Parallèlement, des opérations de désenclavement, de "résidentialisation" et de modernisation des habitations sont en cours, conduites par l'agence nationale pour la rénovation urbaine (Anru).
En tout, 280 millions d'euros seront débloqués, précise M. Malandain qui ambitionne une "cicatrisation" de sa ville. Conviant la presse pour un tour du propriétaire, il affirme: "Avant, c'était la catastrophe: personne n'avait envie de venir vivre ici."
Aux "terrains vagues, bouillasse et façades lépreuses" d'avant, il oppose aujourd'hui la "résidentialisation": rues bien tracées, résidences digicodisées et plates-bandes soignées.
Sarwat Ghobreal, un locataire, confie "se sentir enfin bien chez lui": "En quinze ans, l'ascenseur n'a jamais fonctionné, en 2001, j'ai eu deux voitures brûlées, mais maintenant depuis les travaux, on respire!"
L'appropriation des lieux, selon l'édile, a permis de diviser la délinquance urbaine de moitié. "Le soir, tout le monde rentre chez soi, c'est aussi calme qu'à Versailles!", risque-t-il.
Pour l'heure, cette "renaissance" ne concerne pourtant que quelques poches, comme à la Plaine du Neauphle ou dans les squares Sand et Verlaine: 500 logements en accession à la propriété construits, 1.000 prévus. Des pavillons surgissent des anciennes friches, quelques tours ont sauté: en tout 1.309 logements seront détruits, 1.850 construits.
Dans le reste de la ville, la transformation reste discrète. Parfois, là où les travaux sont finis, des habitants parlent de "camouflage".

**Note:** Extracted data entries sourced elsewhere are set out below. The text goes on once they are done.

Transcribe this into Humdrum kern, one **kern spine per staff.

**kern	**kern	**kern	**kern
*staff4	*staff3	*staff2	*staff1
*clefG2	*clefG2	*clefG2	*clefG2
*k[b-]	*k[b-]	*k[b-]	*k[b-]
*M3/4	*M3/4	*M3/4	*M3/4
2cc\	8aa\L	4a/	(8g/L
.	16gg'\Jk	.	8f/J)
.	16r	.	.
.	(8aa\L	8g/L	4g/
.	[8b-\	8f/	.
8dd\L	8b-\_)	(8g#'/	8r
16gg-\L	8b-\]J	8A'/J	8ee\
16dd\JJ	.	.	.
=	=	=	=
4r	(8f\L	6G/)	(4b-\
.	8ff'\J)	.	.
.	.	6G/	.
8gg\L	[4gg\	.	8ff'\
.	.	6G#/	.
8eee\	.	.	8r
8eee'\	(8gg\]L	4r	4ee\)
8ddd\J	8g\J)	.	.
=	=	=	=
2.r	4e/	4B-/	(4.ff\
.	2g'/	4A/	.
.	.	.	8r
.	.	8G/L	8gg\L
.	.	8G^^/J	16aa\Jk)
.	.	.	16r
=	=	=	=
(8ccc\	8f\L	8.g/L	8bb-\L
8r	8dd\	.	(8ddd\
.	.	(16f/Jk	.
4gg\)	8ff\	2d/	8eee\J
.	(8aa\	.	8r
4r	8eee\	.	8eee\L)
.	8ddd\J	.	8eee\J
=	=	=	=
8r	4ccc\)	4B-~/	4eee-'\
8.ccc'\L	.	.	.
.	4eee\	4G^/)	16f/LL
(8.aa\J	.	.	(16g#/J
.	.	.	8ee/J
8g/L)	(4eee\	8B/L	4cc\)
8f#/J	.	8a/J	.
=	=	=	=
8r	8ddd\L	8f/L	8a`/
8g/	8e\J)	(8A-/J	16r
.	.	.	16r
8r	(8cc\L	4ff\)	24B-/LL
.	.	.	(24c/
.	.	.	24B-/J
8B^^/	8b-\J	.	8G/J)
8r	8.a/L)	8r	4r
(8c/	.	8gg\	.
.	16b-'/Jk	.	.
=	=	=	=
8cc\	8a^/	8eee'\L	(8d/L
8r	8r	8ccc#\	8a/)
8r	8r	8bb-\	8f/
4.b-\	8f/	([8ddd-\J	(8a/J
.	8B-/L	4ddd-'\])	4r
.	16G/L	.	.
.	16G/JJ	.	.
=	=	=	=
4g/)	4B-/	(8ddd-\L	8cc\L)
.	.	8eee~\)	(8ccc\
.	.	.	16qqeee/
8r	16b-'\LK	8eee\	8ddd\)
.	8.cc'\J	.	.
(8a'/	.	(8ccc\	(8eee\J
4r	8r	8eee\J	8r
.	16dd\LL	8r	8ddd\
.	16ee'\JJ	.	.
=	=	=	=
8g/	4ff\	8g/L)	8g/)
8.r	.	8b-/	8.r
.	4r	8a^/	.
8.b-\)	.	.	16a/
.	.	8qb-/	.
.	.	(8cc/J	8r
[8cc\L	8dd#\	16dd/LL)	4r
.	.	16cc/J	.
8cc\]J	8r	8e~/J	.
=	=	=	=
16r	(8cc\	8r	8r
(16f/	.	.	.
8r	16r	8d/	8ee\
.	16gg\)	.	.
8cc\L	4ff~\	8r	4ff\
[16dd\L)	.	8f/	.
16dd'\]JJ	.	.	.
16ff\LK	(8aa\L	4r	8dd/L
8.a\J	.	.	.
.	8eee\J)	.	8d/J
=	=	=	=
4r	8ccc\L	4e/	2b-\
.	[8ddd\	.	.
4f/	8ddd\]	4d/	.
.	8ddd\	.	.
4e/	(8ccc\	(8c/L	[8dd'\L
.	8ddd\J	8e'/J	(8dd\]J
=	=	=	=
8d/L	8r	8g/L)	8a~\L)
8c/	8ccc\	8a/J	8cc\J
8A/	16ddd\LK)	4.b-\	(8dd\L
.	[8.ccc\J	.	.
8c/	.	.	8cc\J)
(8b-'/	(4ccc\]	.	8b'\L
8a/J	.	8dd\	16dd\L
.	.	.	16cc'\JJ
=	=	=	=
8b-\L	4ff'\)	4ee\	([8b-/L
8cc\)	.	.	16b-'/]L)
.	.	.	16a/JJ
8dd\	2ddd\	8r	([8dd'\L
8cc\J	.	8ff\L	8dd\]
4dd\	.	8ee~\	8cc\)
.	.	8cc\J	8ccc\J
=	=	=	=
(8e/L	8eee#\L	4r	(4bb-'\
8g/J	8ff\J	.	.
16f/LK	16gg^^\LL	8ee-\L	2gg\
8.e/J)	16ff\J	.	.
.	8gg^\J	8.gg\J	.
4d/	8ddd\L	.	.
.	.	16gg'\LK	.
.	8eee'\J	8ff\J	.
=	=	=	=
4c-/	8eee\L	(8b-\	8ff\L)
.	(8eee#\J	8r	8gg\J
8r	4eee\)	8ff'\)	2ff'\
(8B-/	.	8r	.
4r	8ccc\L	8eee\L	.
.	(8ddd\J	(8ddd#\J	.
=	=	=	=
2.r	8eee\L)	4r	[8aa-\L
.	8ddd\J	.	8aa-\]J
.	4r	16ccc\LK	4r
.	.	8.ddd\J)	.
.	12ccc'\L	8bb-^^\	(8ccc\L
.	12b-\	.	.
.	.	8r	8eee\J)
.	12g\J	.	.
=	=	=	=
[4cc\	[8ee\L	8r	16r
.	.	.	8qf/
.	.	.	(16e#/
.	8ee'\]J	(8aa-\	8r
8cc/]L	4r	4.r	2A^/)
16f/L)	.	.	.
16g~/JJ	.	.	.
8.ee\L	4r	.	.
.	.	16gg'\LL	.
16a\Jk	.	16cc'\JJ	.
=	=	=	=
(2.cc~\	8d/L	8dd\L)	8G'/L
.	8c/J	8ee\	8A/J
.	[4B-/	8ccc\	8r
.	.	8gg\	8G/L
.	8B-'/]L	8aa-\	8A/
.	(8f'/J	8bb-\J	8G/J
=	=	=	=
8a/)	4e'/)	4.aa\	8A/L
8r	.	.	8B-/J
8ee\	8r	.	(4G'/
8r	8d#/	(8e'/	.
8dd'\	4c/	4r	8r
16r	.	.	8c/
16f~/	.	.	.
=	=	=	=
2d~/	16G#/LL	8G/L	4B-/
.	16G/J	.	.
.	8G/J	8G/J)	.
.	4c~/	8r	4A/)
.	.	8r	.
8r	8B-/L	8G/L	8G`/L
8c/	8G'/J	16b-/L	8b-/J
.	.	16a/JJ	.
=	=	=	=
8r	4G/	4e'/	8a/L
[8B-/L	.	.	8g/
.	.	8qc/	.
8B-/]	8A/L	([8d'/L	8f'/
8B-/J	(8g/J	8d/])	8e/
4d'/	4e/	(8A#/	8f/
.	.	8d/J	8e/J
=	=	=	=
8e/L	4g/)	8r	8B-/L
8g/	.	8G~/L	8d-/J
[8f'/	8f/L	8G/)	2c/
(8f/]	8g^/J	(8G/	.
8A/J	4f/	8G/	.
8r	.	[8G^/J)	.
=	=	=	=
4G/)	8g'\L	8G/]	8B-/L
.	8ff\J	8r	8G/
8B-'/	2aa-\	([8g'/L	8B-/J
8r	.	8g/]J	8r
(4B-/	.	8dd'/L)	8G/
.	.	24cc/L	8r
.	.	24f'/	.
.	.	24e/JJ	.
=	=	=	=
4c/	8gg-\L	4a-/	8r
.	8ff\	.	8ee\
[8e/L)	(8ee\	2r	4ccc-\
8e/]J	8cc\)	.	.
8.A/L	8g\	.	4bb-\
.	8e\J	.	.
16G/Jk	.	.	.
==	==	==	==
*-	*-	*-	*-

"Bien sûr, c'est plus joli", reconnaît Annabelle Rendu, une mère de six enfants, résidant square Gérard Philippe. "Seulement depuis qu'ils ont mis des grilles, c'est Prison break! Et pour faire les courses, on est obligé de faire tout un tour."
"Les parkings et les espaces verts, c'est bien mais on n'a pas traité les problèmes de plomberie et d'ascenceurs", dénonce Gérard Fourgous, conseiller municipal UMP. "Le maire s'est occupé de la ville, pas des habitants."
Au square de la Commune, "on a repeint les murs des couloirs mais pendant deux mois on n'a pas eu d'ascenseur", se plaint Mustapha Zazar qui habite au 11e étage.
"On a fait du cache misère", dénonce Laoudi Kamel, un locataire de 32 ans du square Thorez. "Ils nous ont planté des palmiers mais on n'a plus d'eau chaude!"
Chez Sarepa, l'un des douze bailleurs de la ville, on se défend: "Tous les habitants sont consultés avant les travaux." "Nous avons installé des équipements nouvelle génération et nous faisons le maximum dans la remise aux normes."
Les habitants devront attendre 2012 et la fin de l'enfouissement de la RN10, pour savoir si le pari de restaurer l'image ternie de Trappes était réaliste.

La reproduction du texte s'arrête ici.